Educational psychologists work with children and young people with a wide variety of difficulties, ranging from mild literacy difficulties to children with very complex medical and/or behavioural needs. In some respects, it is helpful to think of an educational psychologist being an educational equivalent of a GP. When there is a concern at school, the psychologist can investigate the problem and suggest strategies to support the current difficulties. However, in some situations it may be best for the pupil to be referred on to other professionals such as a medical doctor, speech & language therapist or occupational therapist, particularly when a clinical diagnosis may be appropriate.

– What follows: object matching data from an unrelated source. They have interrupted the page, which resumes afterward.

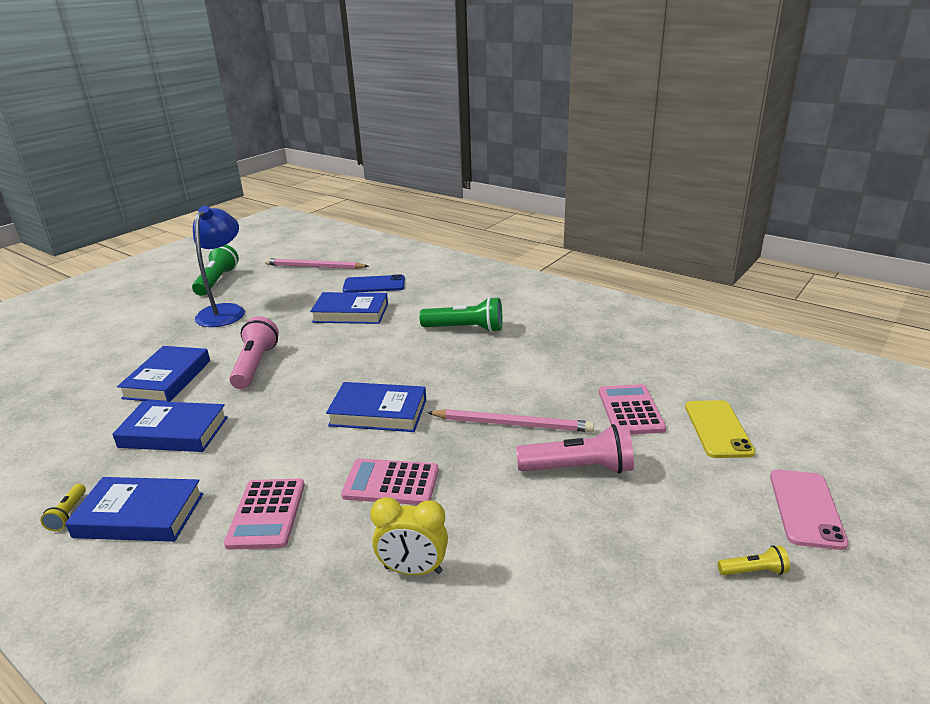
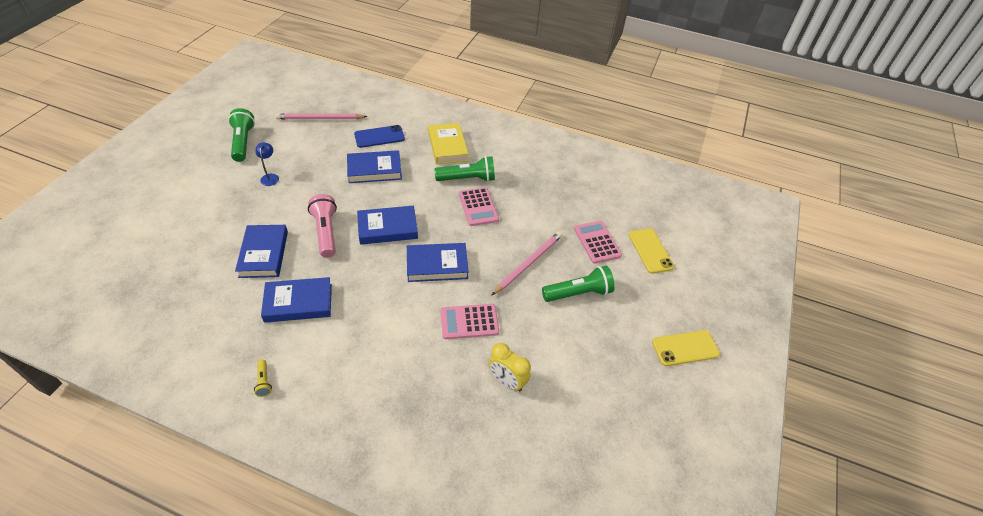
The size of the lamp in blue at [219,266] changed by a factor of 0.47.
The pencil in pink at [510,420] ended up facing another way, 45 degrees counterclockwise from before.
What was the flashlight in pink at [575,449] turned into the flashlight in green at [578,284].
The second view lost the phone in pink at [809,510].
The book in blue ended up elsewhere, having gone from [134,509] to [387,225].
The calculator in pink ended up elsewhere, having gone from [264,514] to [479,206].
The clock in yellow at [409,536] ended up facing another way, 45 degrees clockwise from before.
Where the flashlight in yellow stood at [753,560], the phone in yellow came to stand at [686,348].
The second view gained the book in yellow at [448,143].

Some people confuse psychologists with psychiatrists. Psychologists are social scientists who strive to understand human behaviour. Psychiatrists are medical doctors who have specialised in mental health. As I am not a medical professional, I will not diagnose medical conditions nor prescribe medication. For example, I will not diagnose a child with Attention Deficit and Hyperactive Disorder. But, it would be appropriate for me to comment on the child’s activity levels in school and provide strategies to manage any over-activity and troublesome behaviour. I am happy for evidence from my reports to contribute towards a medical diagnosis if it is felt to be appropriate.
Barriers to succeeding in education may be very varied. As a result educational psychologists usually have experience in supporting children with a wide range of needs including:
- Difficulties with learning that may have a variety of causes such as specific learning difficulties (e.g. dyslexia), general learning issues, poor working memory skills, slow speed of processing, sensory issues, poor motivation, difficulties maintaining attention, rigid thinking skills, fear of failure, gaps in learning due to disrupted education etc.

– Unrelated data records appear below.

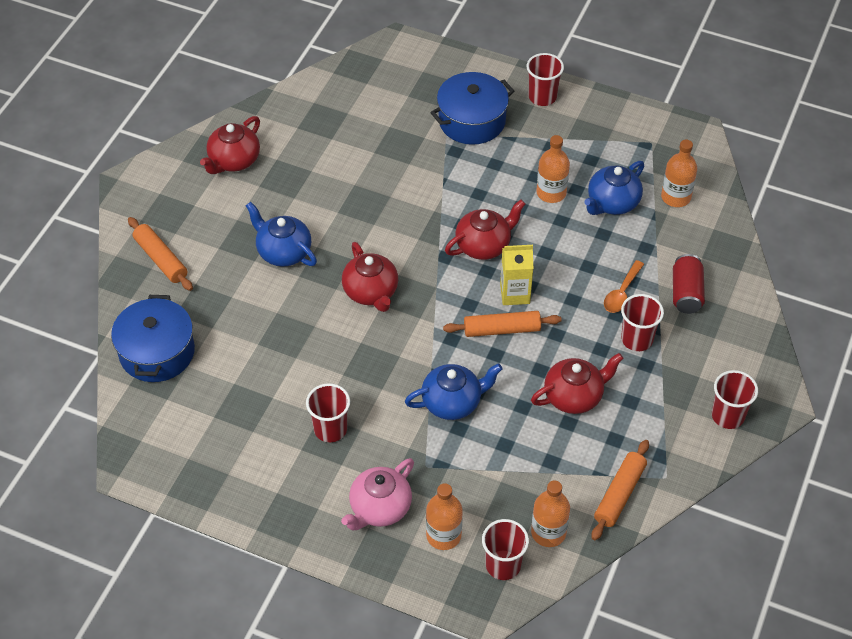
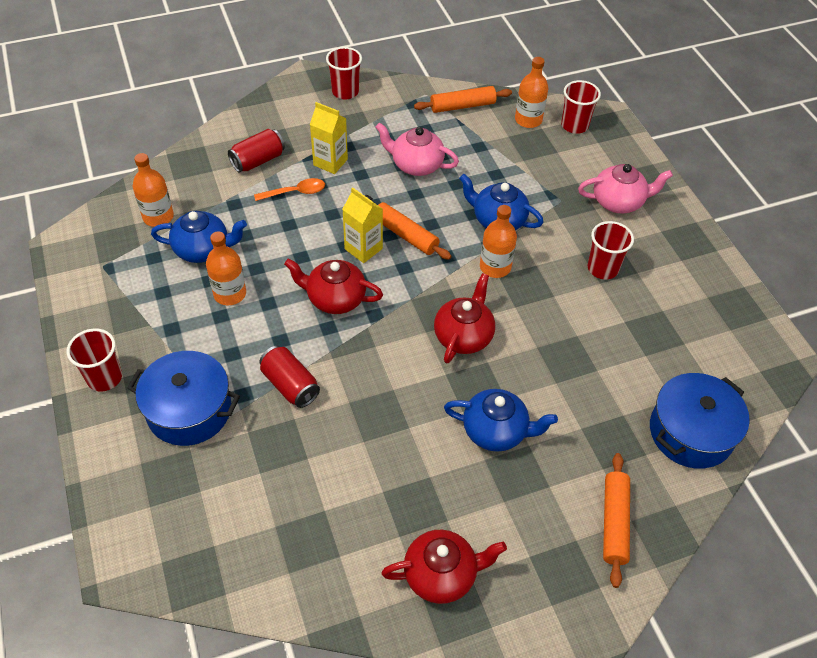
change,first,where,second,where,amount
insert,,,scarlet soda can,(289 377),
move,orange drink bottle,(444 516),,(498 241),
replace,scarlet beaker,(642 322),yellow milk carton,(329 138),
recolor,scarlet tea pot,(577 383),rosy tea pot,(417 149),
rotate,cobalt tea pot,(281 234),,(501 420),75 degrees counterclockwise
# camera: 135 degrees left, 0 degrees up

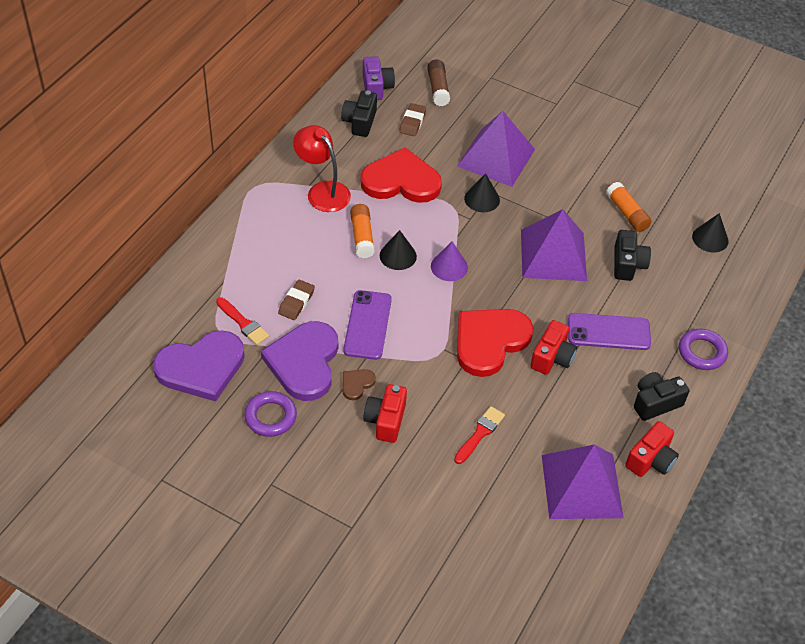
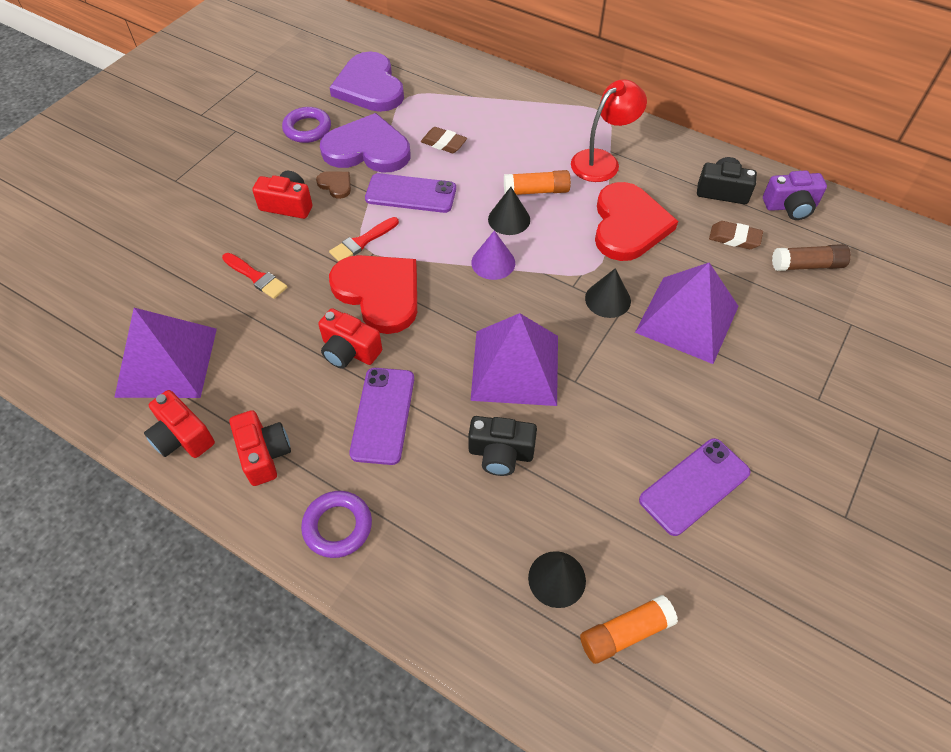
change,first,where,second,where,amount
insert,,,purple phone,(695 487),
move,scarlet paint brush,(242 321),,(364 239),
move,orange stick of glue,(629 207),,(629 629),
recolor,black camera,(661 396),scarlet camera,(260 448),
# camera: 95 degrees right, 5 degrees up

- Social and emotional issues such as poor social skills, difficulties interacting with peers, siblings or adults, autistic spectrum disorders, high levels of anxiety, low self-esteem, poor confidence, low mood, difficulties controlling anger etc.
- Behavioural issues such as those stemming from significant attention difficulties, attachment difficulties, sensory processing issues, inconsistent parenting, poor boundary setting etc.